Now that New York no longer processes the out-of-state COJs, lenders have moved those filings to Utah and Pennsylvania, said Heskin, a Philadelphia-based attorney who represents clients claiming harm from COJ enforcement and extremely high MCA payments.

Heskin said of the 100-plus MCA clients he’s represented, six to 10 are trucking companies. When they take MCAs, “they generally end up going out of business,” he said.

Though MCA providers mostly do business with small businesses, Heskin said some of his fleet clients have had annual revenues between $10 million and $100 million.

MCA providers will sometimes negotiate a lower amount for a client who can pay the entire sum at once, he said. “But if you can’t do that – and most people cannot do that – the option is to negotiate a longer-term payout.”

While the COJ puts all business assets at risk in the event of default, the right to go after personal assets varies by state, Heskin said. “There are some that will actually put a mortgage on your home.”

Because the “confession process is seamless and swift” and the client often isn’t even aware of it until learning bank accounts are frozen, problems can go beyond failure to meet routine financial obligations, Heskin said in his congressional testimony. “The MCA company gains incredible leverage over the merchant such that the merchant is forced to capitulate to the MCA company’s demands, close its doors or file for bankruptcy just to stave off the aggressive collection tactics employed by certain MCA companies.”

One common tactic is to pressure debtors to take out additional MCAs to make ends meet. The offers often come from MCA providers new to the borrower. Many borrowers find no easy escape once they are “stacked” with MCAs, as interest, fees and penalties compound.

Heskin’s testimony indicated the repercussions of COJ filings can be even more unfair in that some are done fraudulently or with no regard for mitigating circumstances. Giving examples from his clients and other research, he noted these practices: forging documents; falsely claiming a client had blocked its bank account to stop remitting payments; filing COJs against merchants based in a state where COJs are illegal; and filing against a merchant who defaulted during an evacuation due to Hurricane Matthew; and another who was on a cruise when a customer’s bounced check triggered a default.

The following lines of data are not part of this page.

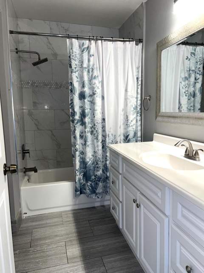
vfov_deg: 67.3
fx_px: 204
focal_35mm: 26
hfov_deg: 53.1
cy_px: 136
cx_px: 102
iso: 32
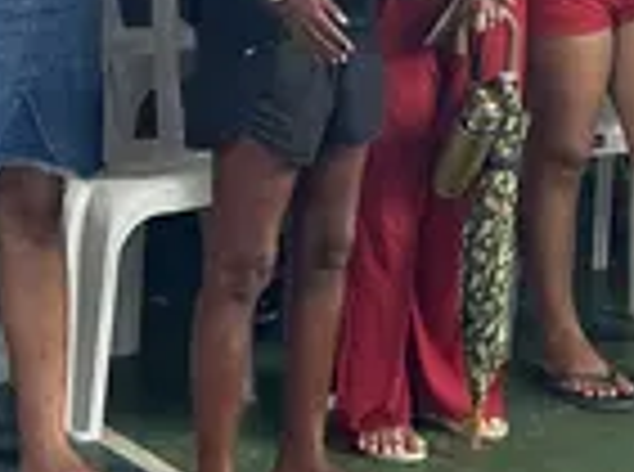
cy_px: -528
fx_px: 2905
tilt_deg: -0.9
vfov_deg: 8.7
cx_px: 427
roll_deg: -1.1
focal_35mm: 159
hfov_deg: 12.4
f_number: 1.5
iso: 50
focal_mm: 5.7
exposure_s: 1/561
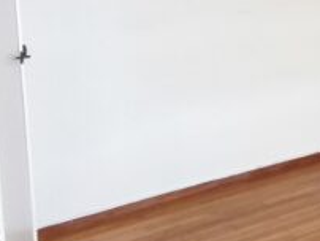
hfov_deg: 19.8
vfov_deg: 18.2
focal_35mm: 76
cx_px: 554
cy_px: -65
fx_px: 703
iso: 200
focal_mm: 1.91
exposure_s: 1/33.3
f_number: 2.2
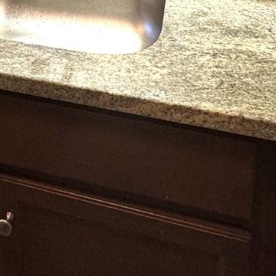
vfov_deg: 22.9
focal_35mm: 55
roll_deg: -0.3
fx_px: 496
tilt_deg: -6.8
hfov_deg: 30.7
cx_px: 76
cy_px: -174
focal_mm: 2.22
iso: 100
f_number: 2.2
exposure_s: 1/120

A common form of fraud, which can open the door to a COJ filing, is when the MCA provider fails to lower the borrower’s monthly payment in proportion to a drop in revenue, Heskin said. “Clients need to read their contracts and understand that if they are going through financial difficulties [they need] to utilize their right to reconciliation” by asking for a refund, he said. “It’s usually in the fine print.”